I’ve been trolling the internet for Clay Shirky ever since I stumbled on him in some random post somewhere. He’s informed, insightful, well spoken, bald, and entertaining, and listening to him helps me make sense of what’s going on in the world a bit more. My beautiful wife recently cashed in some Air Miles to get me a bookstore gift-card, and I’m thinking really hard about blowing it on his latest book.

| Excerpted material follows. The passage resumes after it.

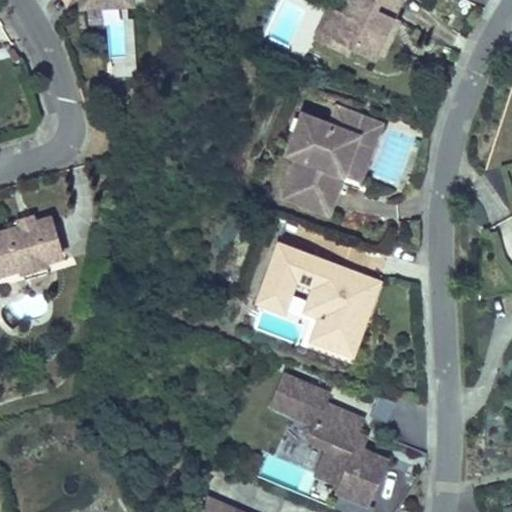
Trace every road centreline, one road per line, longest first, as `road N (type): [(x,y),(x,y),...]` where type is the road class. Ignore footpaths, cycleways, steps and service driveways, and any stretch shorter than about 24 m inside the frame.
road 1 (residential): [(441,511),(447,430),(440,200),(456,117),(511,2)]
road 2 (residential): [(0,171),(41,160),(67,130),(48,50),(18,0)]
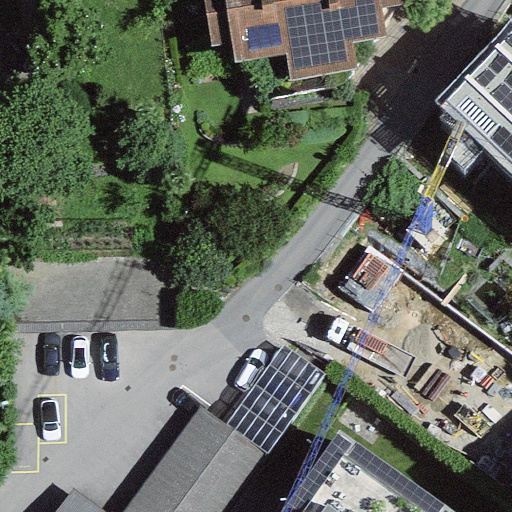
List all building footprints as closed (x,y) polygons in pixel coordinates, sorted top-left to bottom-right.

This video is why I like him. He describes a power law for we non-statisticians, eloquently and graphically explaining the law behind that oft quoted stat: 20% of church members do 80% of the work. He also makes some great predictions for where we’re heading. Pointing to the rise of social networking and cheap communication, he argues that we’re at the beginning of a time of chaos, much like the one that followed the printing press, guesstimating that it will be 50 years before we really know what the new structures will look like. In the meantime, non-institutional groups willing to give away control and work for less or no profit will garner incredible cultural capital. The reason behind this is institutions’ inability to capture the contributions of the high percentage of single-contribution-participants in the power law, because single-contribution-participants are not cost-effective. Flickr is happy to have someone contribute a single photo, because it adds to their pool. Nobody wants an employee who contributes one idea (unless it’s really valuable), because they don’t carry their weight. Blogging, I’ll point out, is an example of this sort of phenomenon. Unfortunately for me, I make no profit without any real cultural capital. Blast! That’s alright. I notice that Clay turns to writing a book for institutional publishers and distributors when he wants to make a buck.
What’s this mean for disciples of Jesus? Others have already pointed out the structural (not ideological) similarity between missional church and terrorist networks. If we take this seriously, it means rethinking how and if we identify who’s in, and looking hard at networked groups of smaller churches as part of the way forward. As Clay so poignantly says, we’ve no idea where this is taking us, so we might as well get really good at it.
On the flip side, just because it’s the way things are going doesn’t mean that we should go blindly along with it. Is including and encouraging single-contribution-participants congruent with Jesus’ demands on our lives in His radical call to discipleship? Should we not call people to something higher?
Yes and no. Creating an environment where hundreds of people drift in and out of a church without ever being asked or expected to sacrifice, commit, or spend time with people they don’t automatically like is not the church Jesus founded, even if it’s done in the name of being seeker sensitive. On the other hand, networking Christian communities of various sizes in such a way that devoted followers of Jesus can make occasional contributions to shared projects and one another’s communities is incredibly cool. The first scenario flies in the face of Ephesians 3. The second sounds a lot like Paul’s offering for the Jerusalem church.
I’ll give you a quick example of what this looks like, and then I’ll stop typing before this gets out of hand. For our last day at the BSM club table, we had a friend spend several hours aggressively and effectively passing out flyers and signing people up for our club. Somehow she was able to yell at people, and have them like her for it. It’s a gift. She’s not a member of our club, or any other, as far as I know. Had we limited participation to committed members, we would have connected with far fewer students on Friday. She blessed us, and while she may not be committed to us, she is a regular in the chaplains centre, and, to all appearances, a devoted follower of Jesus.
The Kingdom of Heaven, as we learned at Tapestry Sunday morning in Matthew 13, is difficult to define, and surprising and mysterious in its workings. We try to take control, and in so doing, we lose it.